Rep. Gerald E. Connolly (D-Va.) said that “Whatever the good intentions of this bill might be, there is real harm this will inflict on federal employees, and it’s in a context of an assault on federal employees in this Congress and in this administration.”

The bill “appears to be a compilation of all the anti-federal workforce bills that have been introduced in this Congress,” said the ranking Democrat on the committee, Rep. Elijah E. Cummings (Md.). “This measure raises serious concerns about fairness and due process . . . It would limit and in some cases eliminate employees’ rights to appeal adverse decisions.”

The National Treasury Employees Union said in a statement the bill “would undo decades of established federal employment law by eliminating the due process rights of all federal employees, subjecting them to unfair and discriminatory actions by political and career managers without any ability to defend themselves.”

The American Federation of Government Employees said in a letter to the committee the net effect would be to “game the system to deprive the federal workforce of any procedure or right that provide a fair hearing and outcome.”

Another provision would double to two years the probationary period before employees have full appeal rights — that longer period already applies to Defense Department employees. Cummings said that “would increase the length of time that federal employees are without protection from retaliation, discrimination or other prohibited personnel practices.”

However, Rep. James Comer (R-Ky.) said a longer probationary period “gives employees the time they need to demonstrate proficiency in their roles before supervisors have to make a decision whether or not they are qualified to become permanent federal employees.” He sponsored a stand-alone bill the House passed last year to make two years the standard.

The second bill would allow the MSPB to issue summary judgments where there is no dispute over facts; charge a filing fee similar to those charged by federal courts; and lower the agency’s burden of proving that discipline was justified, from the majority of the evidence to only “substantial” evidence.

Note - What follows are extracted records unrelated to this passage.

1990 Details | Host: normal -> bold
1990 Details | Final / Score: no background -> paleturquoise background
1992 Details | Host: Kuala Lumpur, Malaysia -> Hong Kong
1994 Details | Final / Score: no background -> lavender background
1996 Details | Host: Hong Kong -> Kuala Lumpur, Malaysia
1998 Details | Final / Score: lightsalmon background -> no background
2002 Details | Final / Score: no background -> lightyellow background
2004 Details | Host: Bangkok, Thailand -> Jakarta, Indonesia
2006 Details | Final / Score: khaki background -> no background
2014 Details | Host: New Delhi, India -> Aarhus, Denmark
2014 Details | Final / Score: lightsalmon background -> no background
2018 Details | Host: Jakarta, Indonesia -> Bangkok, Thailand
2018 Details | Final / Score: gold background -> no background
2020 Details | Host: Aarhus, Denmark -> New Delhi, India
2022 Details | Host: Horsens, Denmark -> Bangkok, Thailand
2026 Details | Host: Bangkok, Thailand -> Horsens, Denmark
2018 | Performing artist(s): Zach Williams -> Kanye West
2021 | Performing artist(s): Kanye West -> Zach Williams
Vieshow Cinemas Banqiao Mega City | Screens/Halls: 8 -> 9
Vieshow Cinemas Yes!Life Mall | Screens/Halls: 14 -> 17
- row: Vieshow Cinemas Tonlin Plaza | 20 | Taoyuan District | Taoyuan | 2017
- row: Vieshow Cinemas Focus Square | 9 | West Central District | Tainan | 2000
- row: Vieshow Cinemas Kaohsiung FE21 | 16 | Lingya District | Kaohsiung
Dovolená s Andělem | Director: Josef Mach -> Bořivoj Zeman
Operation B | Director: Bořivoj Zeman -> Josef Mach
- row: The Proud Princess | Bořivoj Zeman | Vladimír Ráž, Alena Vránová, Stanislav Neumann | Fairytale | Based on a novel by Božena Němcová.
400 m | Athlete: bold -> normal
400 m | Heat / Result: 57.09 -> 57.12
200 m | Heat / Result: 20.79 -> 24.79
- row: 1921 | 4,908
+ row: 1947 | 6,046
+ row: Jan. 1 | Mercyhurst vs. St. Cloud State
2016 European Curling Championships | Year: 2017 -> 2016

Rep. Jody Hice (R-Ga.) said the policy changes would bring the MSPB in line with other adjudicatory federal agencies and that the fee would discourage the filing of cases that have no merit or that fall outside the MSPB’s jurisdiction, which he said account for nearly half of appeals brought there.

But Del. Eleanor Holmes Norton (D-D. C.) called the bill “an undisguised attempt to rob federal employees of the due process that they have always had.”

Said Rep. Matthew Cartwright (D-Pa.), “This is nothing but beating up on federal employees, and if we continue to do that they are going to wander off. The best ones will have other opportunities in the workplace, and we’re going to be left with whoever you get when the good employees wander off.”